When I was 5 years old my parents took me and my brother ice fishing in Lake Akersjön. There was a blizzard when we arrived, so everyone wanted to pack up and escape to the warmth of the cottage. Everyone except for me. Already stubborn even back then, I refused to leave. I was here to fish!
My parents couldn’t convince me to go with them, but they couldn’t let a 5-year-old stay on the ice by himself either. I could freeze to death. But they wanted to go in and get warm.
Then Hildur whispered to me, “Listen, Sten! If you run around the ice hole without stopping, you have a better chance of catching the fish!”
So I did as my guru told me.
Hildur and my parents enjoyed being toasty warm in the cottage, taking comfort in the knowledge that a 5-year-old boy would not freeze to death in -15C weather since he was running around the hole non-stop.

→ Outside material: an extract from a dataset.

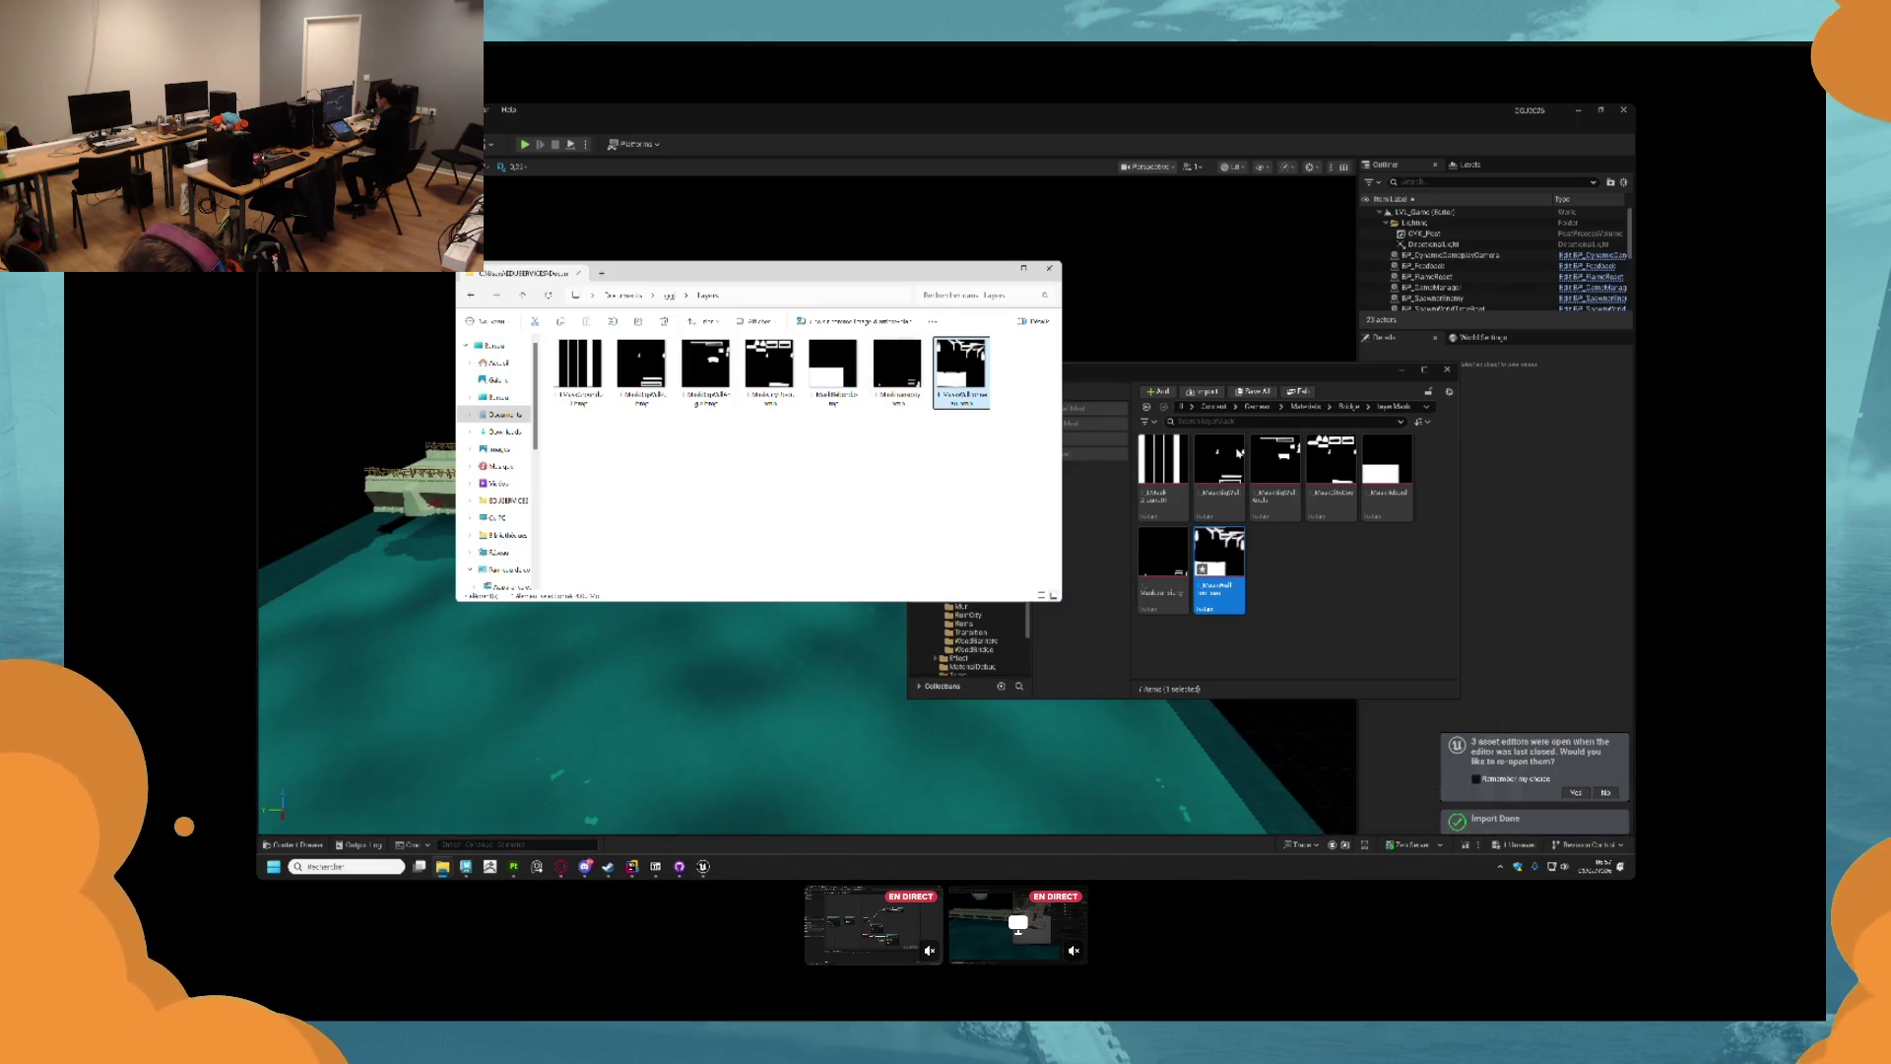
pyautogui.click(1349, 406)
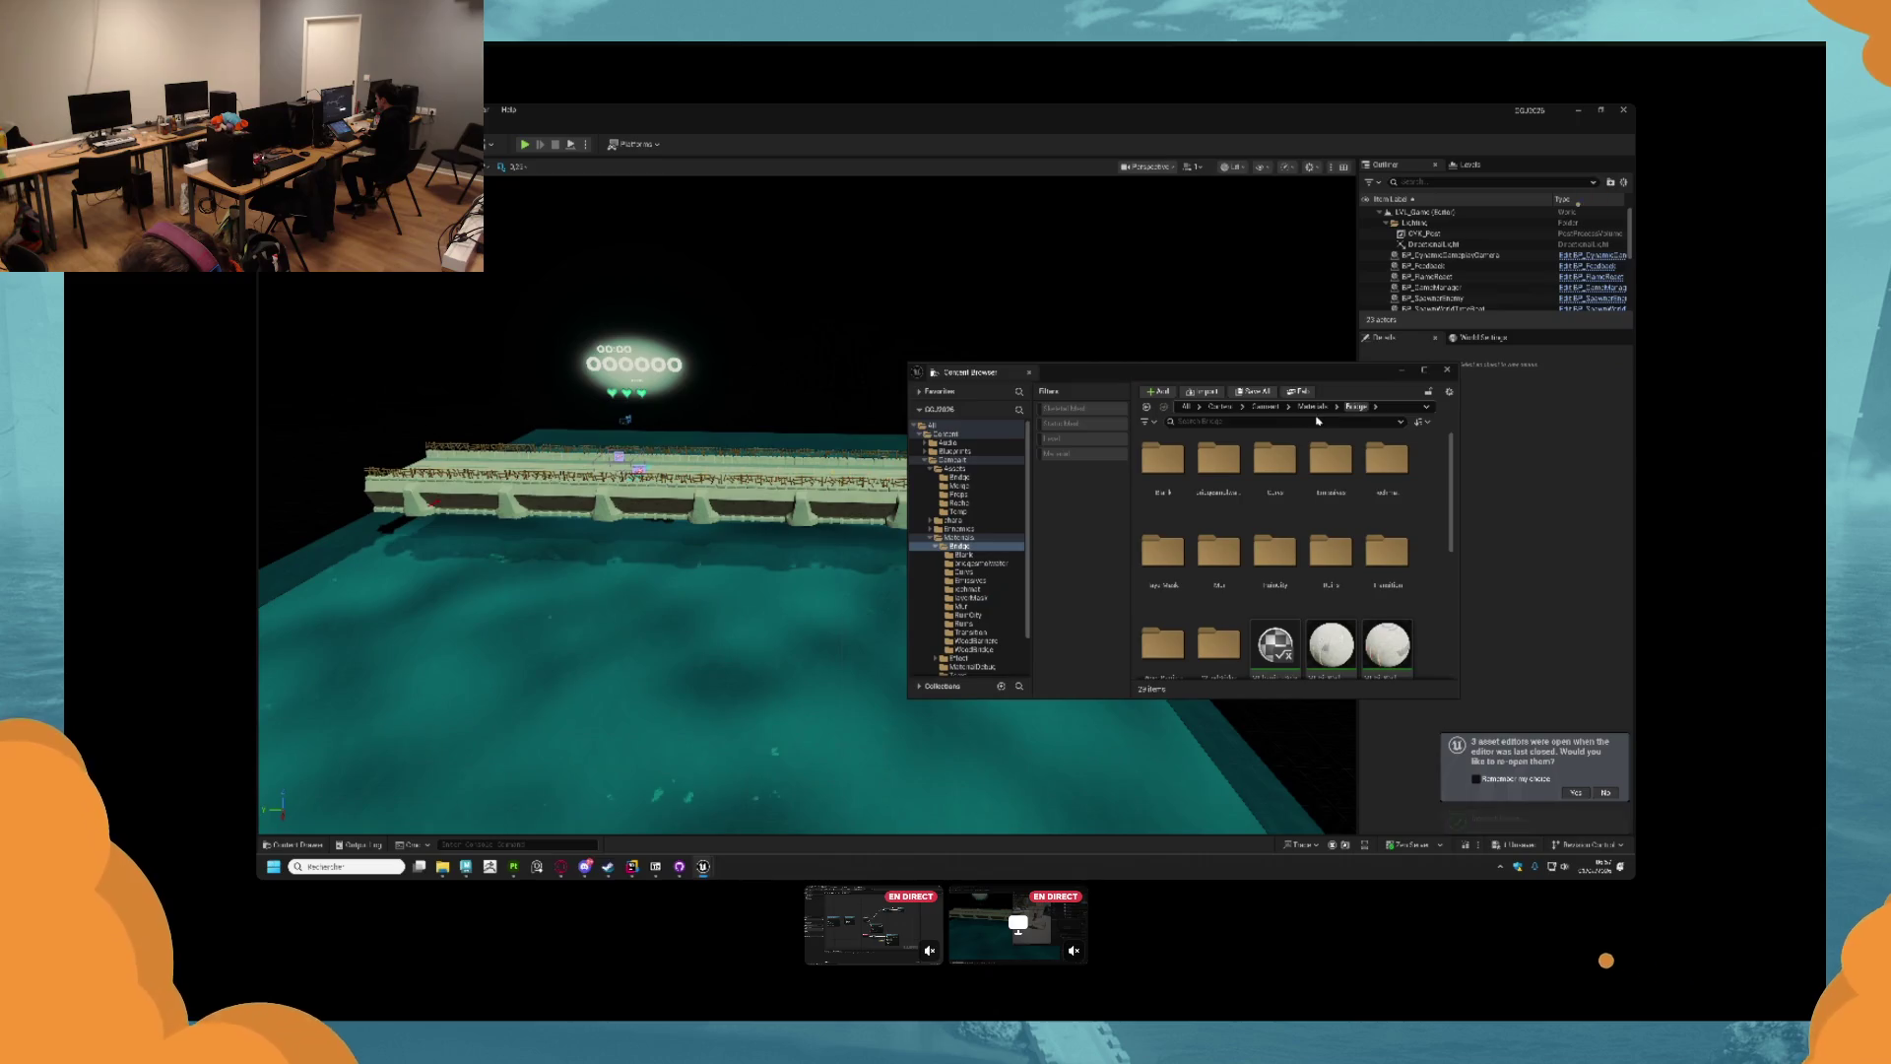
pyautogui.press('alt+Tab')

Meanwhile, I caught a nice arctic char and kept myself warm until they came back for me.
Hildur is a woman of steel with a bigger heart. She outlived three husbands and two sons. She hasn’t had an easy life, but she continues to be positive up to this day, being 93 years old and mostly blind. I give her a call every time I’m back on land. She is my idol, my hero and my guru.
Leeanne
Leeanne and I first met in 2004, when the Nautilus Explorer repositioned in Baja for its first trips to Socorro Island and the Sea of Cortez. We were the dive guides onboard.
Four months later, I left Mexico to set up a dive center in a six-star resort in the Maldives. But I got bored after 15 months of living on an island and running the dive center.
Leanne told me that Scubaworld, a dive center based in the Philippines, was looking for a guide for the liveaboard dive boats in Marshall Islands and Palau. So I applied and flew to the Philippines.
I waited 3 months in Manila before I got my working permit for Palau. In the meantime, I decided to know more about Scubaworld’s operation by spending some time in their dive resort in Anilao, Batangas and going on the Borneo Explorer, their liveaboard that ran trips around Batangas and Oriental Mindoro.
It was on that liveaboard where I met my wife, with whom I have been married for 11 years now. She is the reason Tanya, the brain in our family, got her life screwed up from becoming a successful market researcher boss in Asia to marrying a former lumberjack and dive bum like me.
Leeanne now runs her own business and is our “neighbor.” She is the proprietress of Casa Kootenay, a bed and breakfast in La Paz, Baja California Sur. She is the little sister I see way too little of.